─── INFORMATION SUPPLIED ───

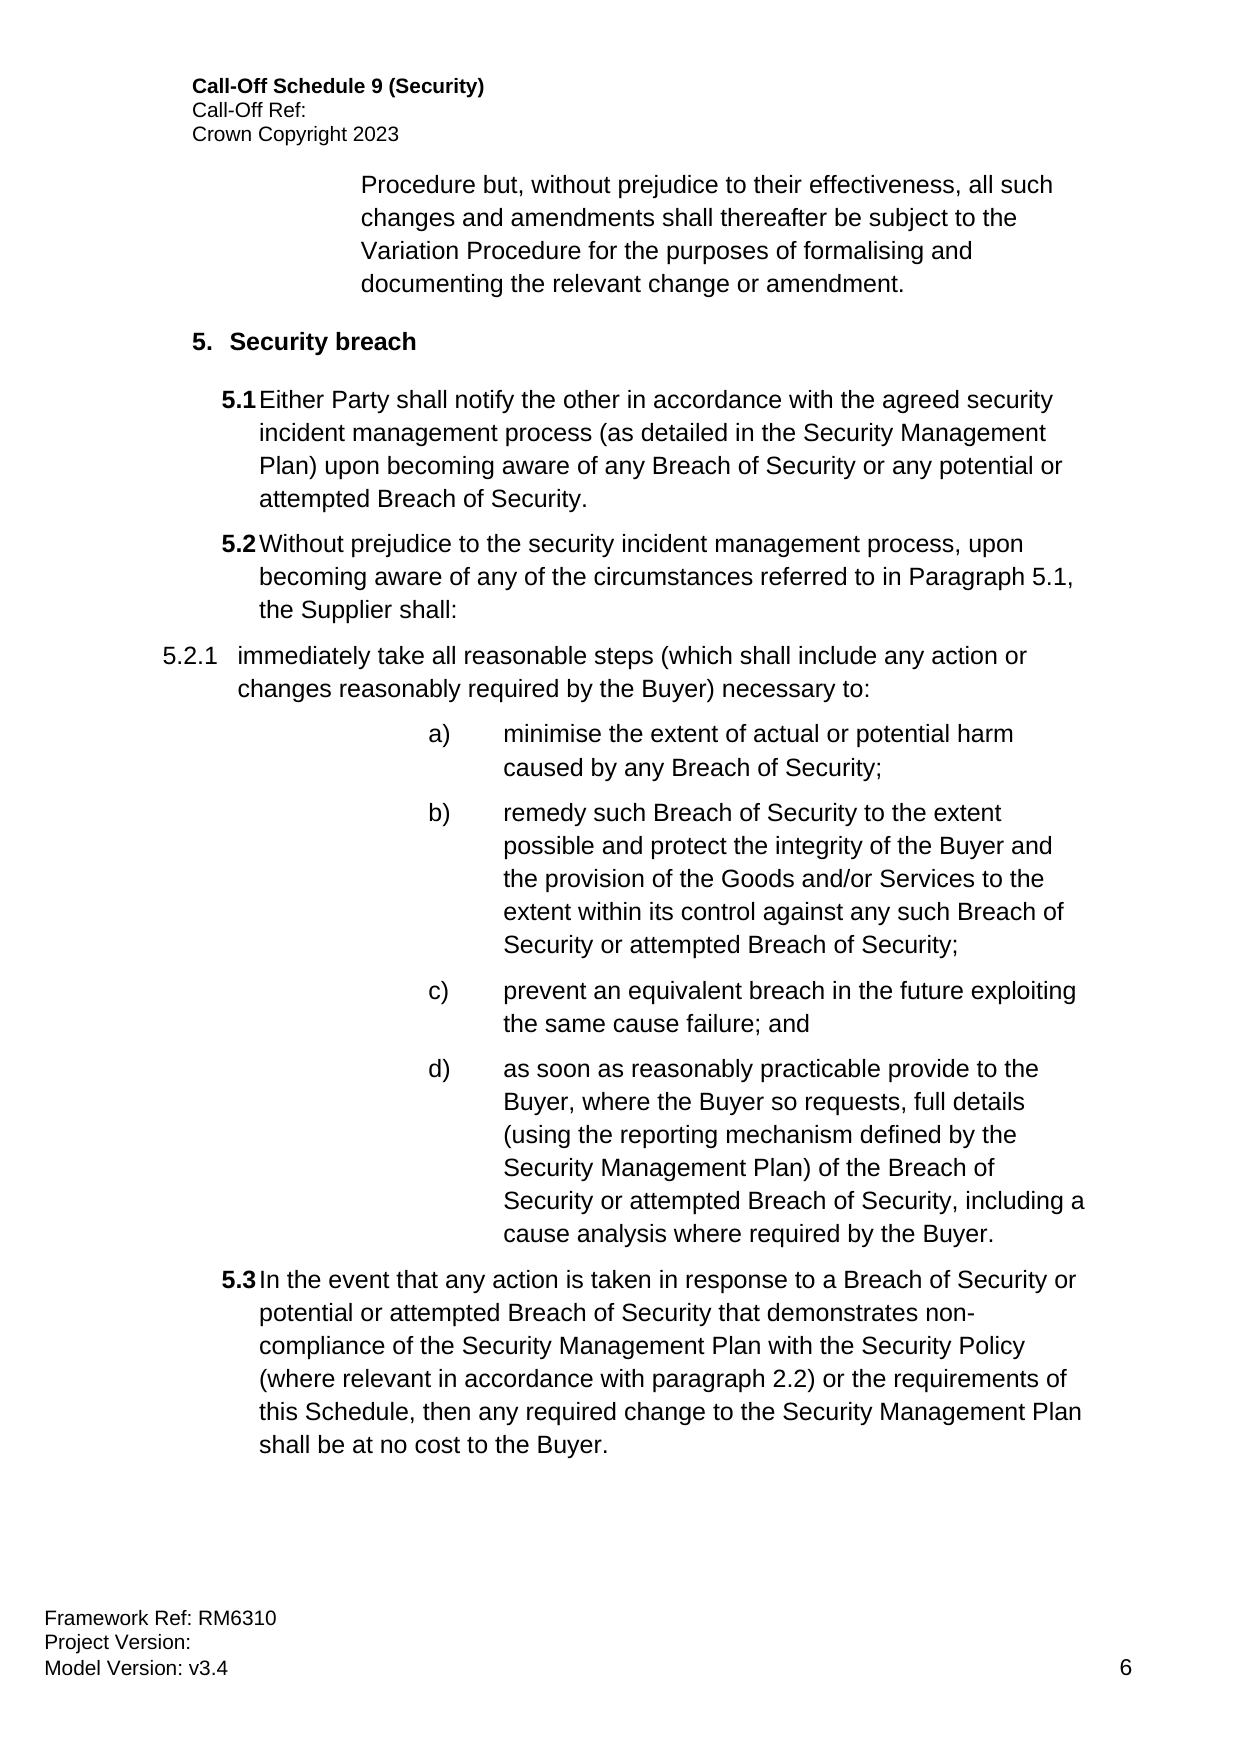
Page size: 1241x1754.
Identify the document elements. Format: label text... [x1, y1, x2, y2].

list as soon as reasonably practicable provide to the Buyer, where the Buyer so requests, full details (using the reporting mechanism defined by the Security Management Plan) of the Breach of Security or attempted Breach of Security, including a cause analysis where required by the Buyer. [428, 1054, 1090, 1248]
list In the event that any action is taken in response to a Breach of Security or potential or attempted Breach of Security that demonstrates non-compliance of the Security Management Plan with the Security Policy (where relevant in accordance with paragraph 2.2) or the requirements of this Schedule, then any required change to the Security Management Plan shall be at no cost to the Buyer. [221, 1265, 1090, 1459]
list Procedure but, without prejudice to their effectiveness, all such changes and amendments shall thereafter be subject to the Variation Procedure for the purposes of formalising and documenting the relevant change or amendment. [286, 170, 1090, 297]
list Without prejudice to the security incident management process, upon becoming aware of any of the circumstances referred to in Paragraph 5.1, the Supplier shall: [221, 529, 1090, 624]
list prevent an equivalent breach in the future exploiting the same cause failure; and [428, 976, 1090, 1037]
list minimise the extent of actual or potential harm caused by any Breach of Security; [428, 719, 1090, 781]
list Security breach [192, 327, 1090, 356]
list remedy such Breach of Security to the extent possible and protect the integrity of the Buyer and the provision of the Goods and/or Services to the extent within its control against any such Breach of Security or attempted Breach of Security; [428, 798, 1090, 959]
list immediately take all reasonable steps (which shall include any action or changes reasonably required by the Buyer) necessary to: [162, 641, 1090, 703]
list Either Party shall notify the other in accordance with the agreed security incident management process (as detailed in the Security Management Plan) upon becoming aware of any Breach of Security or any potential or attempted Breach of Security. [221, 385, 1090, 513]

───

EXERCISE PROMPT — Could you update the whole listing above so that each "Buyer" becomes "Customer" and nothing else changes? Leave the picture out of your answer.

SOLUTION TO THIS EXERCISE —
Page size: 1241x1754.
Identify the document elements. Format: label text... [x1, y1, x2, y2].

list as soon as reasonably practicable provide to the Customer, where the Customer so requests, full details (using the reporting mechanism defined by the Security Management Plan) of the Breach of Security or attempted Breach of Security, including a cause analysis where required by the Customer. [428, 1054, 1090, 1248]
list In the event that any action is taken in response to a Breach of Security or potential or attempted Breach of Security that demonstrates non-compliance of the Security Management Plan with the Security Policy (where relevant in accordance with paragraph 2.2) or the requirements of this Schedule, then any required change to the Security Management Plan shall be at no cost to the Customer. [221, 1265, 1090, 1459]
list Procedure but, without prejudice to their effectiveness, all such changes and amendments shall thereafter be subject to the Variation Procedure for the purposes of formalising and documenting the relevant change or amendment. [286, 170, 1090, 297]
list Without prejudice to the security incident management process, upon becoming aware of any of the circumstances referred to in Paragraph 5.1, the Supplier shall: [221, 529, 1090, 624]
list prevent an equivalent breach in the future exploiting the same cause failure; and [428, 976, 1090, 1037]
list minimise the extent of actual or potential harm caused by any Breach of Security; [428, 719, 1090, 781]
list Security breach [192, 327, 1090, 356]
list remedy such Breach of Security to the extent possible and protect the integrity of the Customer and the provision of the Goods and/or Services to the extent within its control against any such Breach of Security or attempted Breach of Security; [428, 798, 1090, 959]
list immediately take all reasonable steps (which shall include any action or changes reasonably required by the Customer) necessary to: [162, 641, 1090, 703]
list Either Party shall notify the other in accordance with the agreed security incident management process (as detailed in the Security Management Plan) upon becoming aware of any Breach of Security or any potential or attempted Breach of Security. [221, 385, 1090, 513]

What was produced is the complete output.